The price of uncertainty

Question MarkBy John Denham MP

Over the past few months Ed Miliband has set out the immediate challenges facing our country. A squeezed middle that feel the rewards of hard work and paying taxes are too little. Securing the British promise that we can offer our children a better country than we had by being able to pay our way in the world. And a sense that strong communities, social institutions and common bonds are being eroded.

Our election demands credible responses to those challenges; and that means an economy the looks and feels very different to todays. Stronger in more sectors. Globally competitive to pay our way in the world; offering fair rewards and creating shared prosperity; underpinning not undermining a strong society.

What we are seeing across all sectors is the result of a badly managed retreat from government industrial activism. While the Conservative-Liberal notion is that support for market-led growth means that the ideal state is one in which government does as little as possible, in truth, markets are inevitably and unavoidably shaped by what governments do, and by what government doesn’t do. The Tory-led government is providing a master class in deterring investment through uncertainty.

It may be obvious that confidence and certainty attract investment. Uncertainty about public policy; confusion about what Britain’s economy will look like in the future; fear that policy will change arbitrarily and unpredictably: all these deter investment or make it more expensive. Countries with clear public policy, clear economic goals, and reliable policy are attractive places to invest. So investment is either more expensive here; or goes elsewhere.

The decision not to award the Thameslink contract to Bombardier in Derby is a huge blow to the UK rail industry. The government let it happen. We must make this a turning point in industrial policy. No longer should good jobs and skills be lost because our government doesn’t have the procurement policies, the industrial policies or the leadership to enable UK companies win orders in fair competition.

One area in which uncertainty has thrown the sector into disarray is green technology. To encourage investment in new low carbon electricity generation requires policy certainty. Labour encouraged investment, helping energy intensive industries towards a lower carbon future. In 2009 the UK was ranked 5th globally in low-carbon technology investment and development. Since the election, we have slipped to 13th. The Pew Environment Group ranking blamed the fall on ‘a sharp decline in offshore wind energy investments and uncertainty surrounding [government] policy’.
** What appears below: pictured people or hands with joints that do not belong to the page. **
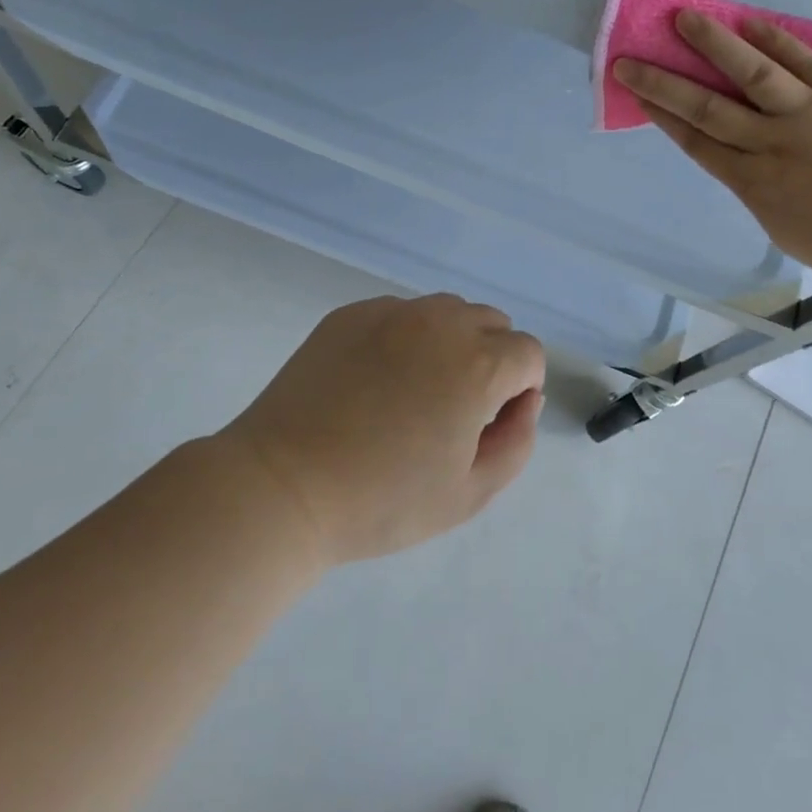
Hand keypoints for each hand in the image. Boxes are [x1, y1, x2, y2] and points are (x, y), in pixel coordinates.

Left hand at [219, 294, 545, 564]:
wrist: (283, 485)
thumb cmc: (382, 500)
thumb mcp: (470, 493)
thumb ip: (517, 441)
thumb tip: (523, 400)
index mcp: (477, 364)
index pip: (528, 353)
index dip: (519, 389)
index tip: (488, 423)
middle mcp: (441, 322)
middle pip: (491, 323)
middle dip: (490, 359)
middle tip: (453, 409)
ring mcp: (391, 312)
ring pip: (446, 311)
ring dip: (449, 342)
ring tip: (413, 391)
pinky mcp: (350, 314)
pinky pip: (399, 313)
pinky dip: (404, 337)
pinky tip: (371, 381)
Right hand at [615, 10, 811, 294]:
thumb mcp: (786, 230)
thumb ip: (759, 192)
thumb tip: (743, 162)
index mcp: (755, 186)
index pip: (698, 143)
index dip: (664, 117)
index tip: (638, 95)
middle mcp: (773, 146)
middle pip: (707, 108)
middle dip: (663, 83)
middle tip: (629, 60)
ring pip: (752, 74)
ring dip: (714, 44)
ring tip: (683, 18)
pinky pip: (806, 63)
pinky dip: (776, 41)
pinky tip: (749, 22)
From January 2009 to December 2010, employment in the Solar PV industry rose from 3,000 to 10,000. This was expected to grow to 30,000 during 2012, establishing a solid innovative base for the development of a world-class green research and development industry.

But the review published in February this year effectively decimated the PV market. The Tory-led government first cut the money available then dramatically changed the policy to make solar photo-voltaic installations generating above 50kW largely unviable. The Renewable Energy Association described this as a ‘horrendous strategic mistake.’ Now investors are backing off. Senior lenders – West LB, RBS, the Cooperative Bank, Rabobank – are now unwilling to lend capital to UK solar power projects.

Triplepoint has shelved its interest in solar projects, including its planned £100m Solar Income Fund until there is ‘greater clarity’ over policy. The transition to a low carbon economy will be central to any vision of Britain’s future; sustainability and jobs at home; environmental justice abroad; paying our way in the world. Instead, the Tory-led government has made it an object lesson in investment deterrence.
As we go forward with our business and enterprise policy review, one thing is abundantly clear. There will have to be fundamental changes to the way government works – the current Whitehall machinery is not fit for purpose in a modern economy. The government machine makes little effort even to understand the costs of uncertainty in public policy. It has too little understanding of the business implications of its decision making. It can be too slow to decide. Too wedded to dogma. Too weak to ensure that ministers understand the implications of decisions they are about to take.

While better policy is important to the policy review, no less important is a long, hard look – with business – at how government can be redesigned to meet the needs of business.

We were not immune from the sudden politically determined policy change, or the political but investment deterring delay in decision making. This will have to change. We must put creating a climate for confident investment at the heart of government decision making, making the best use of the tools we have to offer a secure and long term investment environment. We must set out a vision of the future economy that fulfils the British promise that the next generation should enjoy better lives because we can pay our way in the world.

It’s making the vision a reality which can renew the British promise. If the Tory coalition won’t deliver that vision, then we must.